DESIGNING BOTS FOR A CO-OP GAME
The bots were primarily designed to achieve two objectives:
Learning the game. Function as training wheels for new players, enabling them to try out the game and also showing them some of the core gameplay such as combat, revive mechanic, pickups and career abilities.
Waiting for other players. Enabling gameplay whilst waiting for players to join or when someone drops out of your party.
The reason these two were our main focuses is that Vermintide 2 is first and foremost a co-op game and only secondarily a single player experience. Therefore our choices are guided by getting people into multiplayer games and supporting that style of play.
They are intended to feel and play like human players as much as possible during normal gameplay. This is of course something that is very hard to achieve, we’ll never be able to achieve bots that can hold up to a human on close inspection. However, if we can achieve bots that function well, are not in the way and are not something that you actively have to think about then we’re in a good place. Thus, a lot of time is spent trying to identify and fix crucial situations where the bots goof up.
Since they are supposed to play like human players, the bots rarely cheat. Except for teleporting when they get stuck, they mostly use the same mechanics as a human player. Bots actually run the same code as players but control their character through virtual key presses on a virtual controller. They even have a system for simulating aiming in order to lessen the amount of faster-than-human reaction shots. All of these things are done since we don’t want to teach the player that his or her teammates should be able to do things that only a bot can do.
THE FUTURE FOR BOTS IN VERMINTIDE 2
In the future we will continue to improve the path following of the bots, resolving situations where they can get stuck or unable to reach the player, improve their combat capabilities whilst in hordes and improve their pathing when dealing with bosses.

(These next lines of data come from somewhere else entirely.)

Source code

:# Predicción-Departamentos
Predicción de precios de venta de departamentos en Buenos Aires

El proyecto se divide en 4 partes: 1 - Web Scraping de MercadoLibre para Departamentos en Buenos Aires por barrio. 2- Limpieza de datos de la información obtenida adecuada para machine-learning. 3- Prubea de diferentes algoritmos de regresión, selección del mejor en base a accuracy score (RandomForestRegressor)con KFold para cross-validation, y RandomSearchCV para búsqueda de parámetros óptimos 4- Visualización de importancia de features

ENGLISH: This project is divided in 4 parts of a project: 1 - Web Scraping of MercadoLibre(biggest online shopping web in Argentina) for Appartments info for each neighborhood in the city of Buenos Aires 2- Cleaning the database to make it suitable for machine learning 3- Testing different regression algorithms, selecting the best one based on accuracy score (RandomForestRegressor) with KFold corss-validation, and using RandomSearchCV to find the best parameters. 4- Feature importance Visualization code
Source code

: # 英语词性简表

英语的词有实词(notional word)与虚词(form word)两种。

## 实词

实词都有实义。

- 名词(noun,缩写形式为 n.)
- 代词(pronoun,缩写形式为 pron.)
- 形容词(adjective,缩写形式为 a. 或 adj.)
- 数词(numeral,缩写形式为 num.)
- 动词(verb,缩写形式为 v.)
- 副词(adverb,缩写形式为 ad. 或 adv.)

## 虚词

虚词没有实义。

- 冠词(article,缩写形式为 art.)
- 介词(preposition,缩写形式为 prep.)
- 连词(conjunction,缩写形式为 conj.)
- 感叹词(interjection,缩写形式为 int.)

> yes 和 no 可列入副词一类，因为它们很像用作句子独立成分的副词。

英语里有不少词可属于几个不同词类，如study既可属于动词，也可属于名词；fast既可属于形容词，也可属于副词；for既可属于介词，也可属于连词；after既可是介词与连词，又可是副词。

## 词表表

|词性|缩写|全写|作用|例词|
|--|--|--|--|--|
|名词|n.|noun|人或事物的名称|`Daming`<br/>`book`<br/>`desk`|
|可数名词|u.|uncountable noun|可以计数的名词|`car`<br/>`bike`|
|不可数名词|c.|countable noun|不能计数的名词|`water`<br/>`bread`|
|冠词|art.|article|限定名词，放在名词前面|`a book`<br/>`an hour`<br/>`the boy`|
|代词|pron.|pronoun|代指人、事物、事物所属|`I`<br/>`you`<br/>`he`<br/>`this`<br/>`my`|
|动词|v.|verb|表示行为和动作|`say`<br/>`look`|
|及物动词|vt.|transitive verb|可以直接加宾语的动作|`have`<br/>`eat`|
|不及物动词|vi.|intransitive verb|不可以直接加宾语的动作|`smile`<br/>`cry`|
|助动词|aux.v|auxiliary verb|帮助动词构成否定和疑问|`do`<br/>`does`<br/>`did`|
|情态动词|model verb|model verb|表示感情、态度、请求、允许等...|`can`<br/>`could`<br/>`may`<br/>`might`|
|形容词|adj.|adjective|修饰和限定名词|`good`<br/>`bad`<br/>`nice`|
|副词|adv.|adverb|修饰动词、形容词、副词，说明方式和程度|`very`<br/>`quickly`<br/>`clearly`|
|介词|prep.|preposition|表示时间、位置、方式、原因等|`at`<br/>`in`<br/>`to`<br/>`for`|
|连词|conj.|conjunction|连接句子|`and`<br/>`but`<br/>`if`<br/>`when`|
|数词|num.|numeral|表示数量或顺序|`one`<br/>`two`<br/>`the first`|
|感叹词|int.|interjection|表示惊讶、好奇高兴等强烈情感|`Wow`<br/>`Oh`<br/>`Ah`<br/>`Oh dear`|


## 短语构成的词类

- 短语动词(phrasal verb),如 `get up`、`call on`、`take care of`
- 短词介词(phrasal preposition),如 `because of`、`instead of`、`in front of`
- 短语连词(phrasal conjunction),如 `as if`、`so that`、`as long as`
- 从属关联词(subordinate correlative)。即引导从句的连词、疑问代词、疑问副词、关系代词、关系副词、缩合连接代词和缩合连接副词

We also hope to look into new features that grant you more control, such as the much requested ability to pick up grimoires. Being able to pick up grimoires would require some new kind of interface so that there is a way to let the bot know when you want it to pick up a grimoire and when it is time to throw it away in order to survive the day.
Simply having the bots immediately pick up grimoires won’t do, perhaps you had planned for your friend to take it, perhaps you are in bad situation where picking up a grimoire would make it impossible to win or perhaps you are simply an exploring newcomer just trying to manage your way through recruit.
We also want to avoid implementing it by using the existing tagging functionality since this would mean that a tag could mean a multitude of things and result in unintended side effects. Perhaps you tagged a grimoire to communicate to your fellow human players that one of them should take it and having the bot take it in that case would be frustrating.
Whilst implementing this feature we would also have a look at improving the bots tome carrying, so that you have a way of telling the bot to keep the tome. The bots will currently prioritize healing items before tomes since there is no way of letting the bot know that you want it to commit to the tome. If the bots would always keep the tome without any input from the player it could lead to situations where they or a fellow teammate later on would die due to not having brought along a healing item, something that would be especially frustrating for new players. Simply put, a player must be able to decide what is more important to maximize at the moment: survivability or the amount of tomes.